Records for this exercise:
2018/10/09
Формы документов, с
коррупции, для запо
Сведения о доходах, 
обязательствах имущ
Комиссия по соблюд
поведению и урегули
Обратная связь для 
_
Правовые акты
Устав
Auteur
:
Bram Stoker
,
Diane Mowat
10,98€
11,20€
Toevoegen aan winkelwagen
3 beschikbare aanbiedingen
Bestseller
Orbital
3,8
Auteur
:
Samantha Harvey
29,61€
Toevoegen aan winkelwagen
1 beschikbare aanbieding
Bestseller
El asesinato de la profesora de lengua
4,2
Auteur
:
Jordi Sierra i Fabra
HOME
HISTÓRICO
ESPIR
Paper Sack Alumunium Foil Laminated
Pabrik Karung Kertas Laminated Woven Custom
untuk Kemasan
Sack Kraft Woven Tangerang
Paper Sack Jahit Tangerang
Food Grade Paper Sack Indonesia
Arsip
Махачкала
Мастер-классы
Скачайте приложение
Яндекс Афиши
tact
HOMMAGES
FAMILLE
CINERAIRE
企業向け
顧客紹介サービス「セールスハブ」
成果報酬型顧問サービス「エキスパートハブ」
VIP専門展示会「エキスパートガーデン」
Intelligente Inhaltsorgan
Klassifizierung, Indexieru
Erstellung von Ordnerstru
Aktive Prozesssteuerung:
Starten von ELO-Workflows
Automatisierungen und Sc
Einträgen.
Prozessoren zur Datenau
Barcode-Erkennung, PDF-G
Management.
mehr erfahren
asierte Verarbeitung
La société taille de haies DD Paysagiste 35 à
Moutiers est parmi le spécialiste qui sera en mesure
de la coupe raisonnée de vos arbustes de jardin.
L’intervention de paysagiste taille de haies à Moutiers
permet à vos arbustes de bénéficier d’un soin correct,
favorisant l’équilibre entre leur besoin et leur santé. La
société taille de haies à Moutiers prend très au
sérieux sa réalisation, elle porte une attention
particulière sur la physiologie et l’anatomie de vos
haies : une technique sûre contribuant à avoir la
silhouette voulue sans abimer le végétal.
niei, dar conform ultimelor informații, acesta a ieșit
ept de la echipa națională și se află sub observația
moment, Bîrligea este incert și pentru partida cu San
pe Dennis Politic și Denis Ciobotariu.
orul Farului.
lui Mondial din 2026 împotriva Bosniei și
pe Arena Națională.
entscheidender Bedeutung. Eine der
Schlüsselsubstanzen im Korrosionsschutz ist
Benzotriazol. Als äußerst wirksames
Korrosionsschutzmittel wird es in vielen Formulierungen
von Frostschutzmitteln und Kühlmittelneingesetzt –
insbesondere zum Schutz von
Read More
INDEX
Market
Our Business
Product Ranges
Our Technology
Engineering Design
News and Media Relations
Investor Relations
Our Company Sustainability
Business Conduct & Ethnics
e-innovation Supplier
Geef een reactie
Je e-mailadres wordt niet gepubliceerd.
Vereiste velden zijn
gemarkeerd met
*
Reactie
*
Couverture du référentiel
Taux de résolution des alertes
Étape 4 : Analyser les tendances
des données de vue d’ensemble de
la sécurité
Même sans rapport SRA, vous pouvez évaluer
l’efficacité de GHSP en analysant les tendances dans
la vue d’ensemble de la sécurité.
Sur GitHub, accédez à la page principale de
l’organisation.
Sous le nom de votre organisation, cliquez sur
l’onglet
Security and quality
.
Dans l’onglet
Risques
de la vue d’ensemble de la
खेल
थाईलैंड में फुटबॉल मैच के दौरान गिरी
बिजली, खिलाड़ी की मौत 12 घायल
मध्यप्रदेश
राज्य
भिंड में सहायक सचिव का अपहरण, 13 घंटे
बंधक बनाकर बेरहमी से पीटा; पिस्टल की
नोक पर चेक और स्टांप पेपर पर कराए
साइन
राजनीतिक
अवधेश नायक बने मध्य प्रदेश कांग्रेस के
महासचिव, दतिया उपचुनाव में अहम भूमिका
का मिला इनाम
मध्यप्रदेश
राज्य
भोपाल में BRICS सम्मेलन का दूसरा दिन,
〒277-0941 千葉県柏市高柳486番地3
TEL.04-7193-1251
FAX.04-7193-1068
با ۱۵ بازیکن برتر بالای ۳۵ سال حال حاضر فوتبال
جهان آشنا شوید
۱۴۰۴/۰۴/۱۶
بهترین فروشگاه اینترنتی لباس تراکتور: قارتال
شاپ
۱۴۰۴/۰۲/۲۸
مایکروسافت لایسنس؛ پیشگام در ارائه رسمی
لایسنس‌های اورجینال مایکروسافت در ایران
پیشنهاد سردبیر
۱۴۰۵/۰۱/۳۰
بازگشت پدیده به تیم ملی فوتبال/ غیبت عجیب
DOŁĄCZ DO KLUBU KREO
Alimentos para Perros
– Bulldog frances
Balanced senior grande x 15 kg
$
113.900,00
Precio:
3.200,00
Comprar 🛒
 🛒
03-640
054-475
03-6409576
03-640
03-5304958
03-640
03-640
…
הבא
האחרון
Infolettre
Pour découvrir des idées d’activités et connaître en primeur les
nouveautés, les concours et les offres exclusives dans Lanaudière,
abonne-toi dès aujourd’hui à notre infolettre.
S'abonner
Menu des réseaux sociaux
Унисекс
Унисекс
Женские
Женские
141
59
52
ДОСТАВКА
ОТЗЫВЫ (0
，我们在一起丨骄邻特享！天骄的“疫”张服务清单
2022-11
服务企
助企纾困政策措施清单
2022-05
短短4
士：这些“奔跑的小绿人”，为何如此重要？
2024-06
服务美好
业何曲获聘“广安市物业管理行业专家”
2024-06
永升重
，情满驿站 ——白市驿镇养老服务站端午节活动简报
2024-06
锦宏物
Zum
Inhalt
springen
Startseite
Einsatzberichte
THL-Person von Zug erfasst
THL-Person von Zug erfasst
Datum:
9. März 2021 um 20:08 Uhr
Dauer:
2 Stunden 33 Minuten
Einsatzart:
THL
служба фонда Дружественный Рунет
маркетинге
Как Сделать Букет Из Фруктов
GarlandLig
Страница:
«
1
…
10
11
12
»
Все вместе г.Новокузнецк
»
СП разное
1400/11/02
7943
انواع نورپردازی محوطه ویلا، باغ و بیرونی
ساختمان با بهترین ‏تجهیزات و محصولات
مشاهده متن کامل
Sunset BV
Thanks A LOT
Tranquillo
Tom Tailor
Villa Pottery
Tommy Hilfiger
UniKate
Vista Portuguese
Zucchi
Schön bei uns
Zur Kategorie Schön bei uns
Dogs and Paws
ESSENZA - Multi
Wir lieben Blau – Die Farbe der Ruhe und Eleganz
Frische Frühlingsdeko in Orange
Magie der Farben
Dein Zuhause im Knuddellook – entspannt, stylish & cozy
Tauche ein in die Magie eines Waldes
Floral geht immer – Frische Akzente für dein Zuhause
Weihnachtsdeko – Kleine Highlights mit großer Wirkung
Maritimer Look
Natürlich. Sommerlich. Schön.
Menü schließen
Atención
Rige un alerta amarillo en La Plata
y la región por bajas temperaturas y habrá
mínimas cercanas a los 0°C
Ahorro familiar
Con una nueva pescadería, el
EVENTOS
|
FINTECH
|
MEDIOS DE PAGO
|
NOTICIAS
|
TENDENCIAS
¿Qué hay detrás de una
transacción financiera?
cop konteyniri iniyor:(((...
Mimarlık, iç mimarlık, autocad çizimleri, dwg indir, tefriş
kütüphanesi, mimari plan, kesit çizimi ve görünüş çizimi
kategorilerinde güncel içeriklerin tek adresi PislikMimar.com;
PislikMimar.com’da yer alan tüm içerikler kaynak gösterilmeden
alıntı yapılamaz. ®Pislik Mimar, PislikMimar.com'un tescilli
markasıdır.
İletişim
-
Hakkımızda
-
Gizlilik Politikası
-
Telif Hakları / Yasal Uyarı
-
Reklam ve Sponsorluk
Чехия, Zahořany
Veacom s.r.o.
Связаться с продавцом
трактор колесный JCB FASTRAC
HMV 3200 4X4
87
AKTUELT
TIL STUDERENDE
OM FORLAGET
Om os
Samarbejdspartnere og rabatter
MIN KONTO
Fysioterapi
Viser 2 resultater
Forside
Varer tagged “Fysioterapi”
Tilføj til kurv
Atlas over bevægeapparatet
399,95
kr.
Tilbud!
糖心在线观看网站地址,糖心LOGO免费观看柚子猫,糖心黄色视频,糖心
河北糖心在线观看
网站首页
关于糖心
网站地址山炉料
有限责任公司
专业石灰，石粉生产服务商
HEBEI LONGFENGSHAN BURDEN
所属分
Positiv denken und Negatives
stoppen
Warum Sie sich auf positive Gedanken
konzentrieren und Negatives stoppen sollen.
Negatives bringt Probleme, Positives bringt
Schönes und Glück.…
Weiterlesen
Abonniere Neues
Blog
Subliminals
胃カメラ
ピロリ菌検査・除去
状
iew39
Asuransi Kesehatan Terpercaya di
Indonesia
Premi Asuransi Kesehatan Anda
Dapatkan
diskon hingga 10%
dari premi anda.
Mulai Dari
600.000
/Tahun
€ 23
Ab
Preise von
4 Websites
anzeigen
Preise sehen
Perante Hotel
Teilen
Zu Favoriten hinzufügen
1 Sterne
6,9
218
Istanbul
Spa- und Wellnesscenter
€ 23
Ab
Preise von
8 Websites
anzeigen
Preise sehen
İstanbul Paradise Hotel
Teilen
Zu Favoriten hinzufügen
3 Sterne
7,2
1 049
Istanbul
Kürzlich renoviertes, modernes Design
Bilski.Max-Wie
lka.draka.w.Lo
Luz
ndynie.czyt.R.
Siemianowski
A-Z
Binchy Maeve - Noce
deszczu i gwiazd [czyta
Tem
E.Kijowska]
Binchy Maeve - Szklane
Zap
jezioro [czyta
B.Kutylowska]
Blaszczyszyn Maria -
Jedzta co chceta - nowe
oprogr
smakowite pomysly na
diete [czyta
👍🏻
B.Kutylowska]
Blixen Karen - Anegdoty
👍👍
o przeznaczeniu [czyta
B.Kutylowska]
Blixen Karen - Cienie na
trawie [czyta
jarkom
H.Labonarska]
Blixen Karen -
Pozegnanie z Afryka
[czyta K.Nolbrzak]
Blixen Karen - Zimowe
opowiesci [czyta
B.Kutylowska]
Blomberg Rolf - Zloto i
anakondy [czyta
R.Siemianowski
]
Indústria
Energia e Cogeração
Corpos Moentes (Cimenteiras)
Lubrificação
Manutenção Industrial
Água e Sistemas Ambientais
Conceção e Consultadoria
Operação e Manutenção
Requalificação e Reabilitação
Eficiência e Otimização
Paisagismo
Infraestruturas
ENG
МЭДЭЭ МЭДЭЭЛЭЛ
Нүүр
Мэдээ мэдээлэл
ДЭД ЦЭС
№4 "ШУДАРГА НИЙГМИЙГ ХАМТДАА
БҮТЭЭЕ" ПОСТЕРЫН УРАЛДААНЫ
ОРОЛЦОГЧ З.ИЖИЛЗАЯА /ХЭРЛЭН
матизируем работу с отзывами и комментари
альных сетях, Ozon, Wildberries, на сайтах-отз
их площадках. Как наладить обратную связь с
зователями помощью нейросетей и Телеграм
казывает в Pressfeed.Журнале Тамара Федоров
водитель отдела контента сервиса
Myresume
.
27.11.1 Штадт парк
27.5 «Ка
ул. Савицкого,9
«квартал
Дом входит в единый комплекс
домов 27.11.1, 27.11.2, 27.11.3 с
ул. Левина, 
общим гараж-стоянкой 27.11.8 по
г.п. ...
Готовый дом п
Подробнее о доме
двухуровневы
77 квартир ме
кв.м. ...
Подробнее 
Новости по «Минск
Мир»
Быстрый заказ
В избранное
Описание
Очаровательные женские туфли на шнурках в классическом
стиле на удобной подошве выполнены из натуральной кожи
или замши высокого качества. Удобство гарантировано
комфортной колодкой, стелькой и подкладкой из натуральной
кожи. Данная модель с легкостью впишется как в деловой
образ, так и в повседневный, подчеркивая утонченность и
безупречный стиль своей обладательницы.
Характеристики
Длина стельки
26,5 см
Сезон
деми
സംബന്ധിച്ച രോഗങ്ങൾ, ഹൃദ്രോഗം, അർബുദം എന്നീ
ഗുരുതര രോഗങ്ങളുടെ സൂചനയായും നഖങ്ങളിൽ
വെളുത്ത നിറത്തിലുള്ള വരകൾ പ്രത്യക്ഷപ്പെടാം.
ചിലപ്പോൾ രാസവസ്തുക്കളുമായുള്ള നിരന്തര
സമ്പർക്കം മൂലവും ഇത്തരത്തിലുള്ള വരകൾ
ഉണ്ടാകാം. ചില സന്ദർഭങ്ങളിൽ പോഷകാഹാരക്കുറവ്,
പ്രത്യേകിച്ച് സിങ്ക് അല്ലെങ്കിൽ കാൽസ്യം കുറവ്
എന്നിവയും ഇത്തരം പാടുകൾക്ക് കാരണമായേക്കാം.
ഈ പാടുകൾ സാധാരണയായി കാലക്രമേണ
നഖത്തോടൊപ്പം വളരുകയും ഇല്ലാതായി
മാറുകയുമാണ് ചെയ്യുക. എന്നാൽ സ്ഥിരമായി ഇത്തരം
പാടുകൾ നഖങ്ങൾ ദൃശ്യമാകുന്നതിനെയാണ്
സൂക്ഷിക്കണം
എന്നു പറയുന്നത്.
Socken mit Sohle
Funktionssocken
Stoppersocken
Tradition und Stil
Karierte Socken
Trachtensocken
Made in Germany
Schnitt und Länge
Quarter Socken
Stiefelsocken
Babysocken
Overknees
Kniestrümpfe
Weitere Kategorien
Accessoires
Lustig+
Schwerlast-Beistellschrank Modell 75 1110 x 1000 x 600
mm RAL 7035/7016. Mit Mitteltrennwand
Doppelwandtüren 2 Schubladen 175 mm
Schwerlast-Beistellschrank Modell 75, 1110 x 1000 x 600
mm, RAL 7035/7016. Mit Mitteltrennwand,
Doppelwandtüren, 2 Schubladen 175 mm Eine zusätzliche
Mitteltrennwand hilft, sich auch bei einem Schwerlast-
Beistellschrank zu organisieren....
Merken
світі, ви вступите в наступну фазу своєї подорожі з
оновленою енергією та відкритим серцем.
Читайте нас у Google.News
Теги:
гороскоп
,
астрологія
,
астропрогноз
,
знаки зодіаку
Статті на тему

What the task requires: Copy every line from the start of the entries down to the line containing "de la coupe", replacing "Auteur" with "Author" and leaving everything else as it is.

Your solution:
2018/10/09
Формы документов, с
коррупции, для запо
Сведения о доходах, 
обязательствах имущ
Комиссия по соблюд
поведению и урегули
Обратная связь для 
_
Правовые акты
Устав
Author
:
Bram Stoker
,
Diane Mowat
10,98€
11,20€
Toevoegen aan winkelwagen
3 beschikbare aanbiedingen
Bestseller
Orbital
3,8
Author
:
Samantha Harvey
29,61€
Toevoegen aan winkelwagen
1 beschikbare aanbieding
Bestseller
El asesinato de la profesora de lengua
4,2
Author
:
Jordi Sierra i Fabra
HOME
HISTÓRICO
ESPIR
Paper Sack Alumunium Foil Laminated
Pabrik Karung Kertas Laminated Woven Custom
untuk Kemasan
Sack Kraft Woven Tangerang
Paper Sack Jahit Tangerang
Food Grade Paper Sack Indonesia
Arsip
Махачкала
Мастер-классы
Скачайте приложение
Яндекс Афиши
tact
HOMMAGES
FAMILLE
CINERAIRE
企業向け
顧客紹介サービス「セールスハブ」
成果報酬型顧問サービス「エキスパートハブ」
VIP専門展示会「エキスパートガーデン」
Intelligente Inhaltsorgan
Klassifizierung, Indexieru
Erstellung von Ordnerstru
Aktive Prozesssteuerung:
Starten von ELO-Workflows
Automatisierungen und Sc
Einträgen.
Prozessoren zur Datenau
Barcode-Erkennung, PDF-G
Management.
mehr erfahren
asierte Verarbeitung
La société taille de haies DD Paysagiste 35 à
Moutiers est parmi le spécialiste qui sera en mesure
de la coupe raisonnée de vos arbustes de jardin.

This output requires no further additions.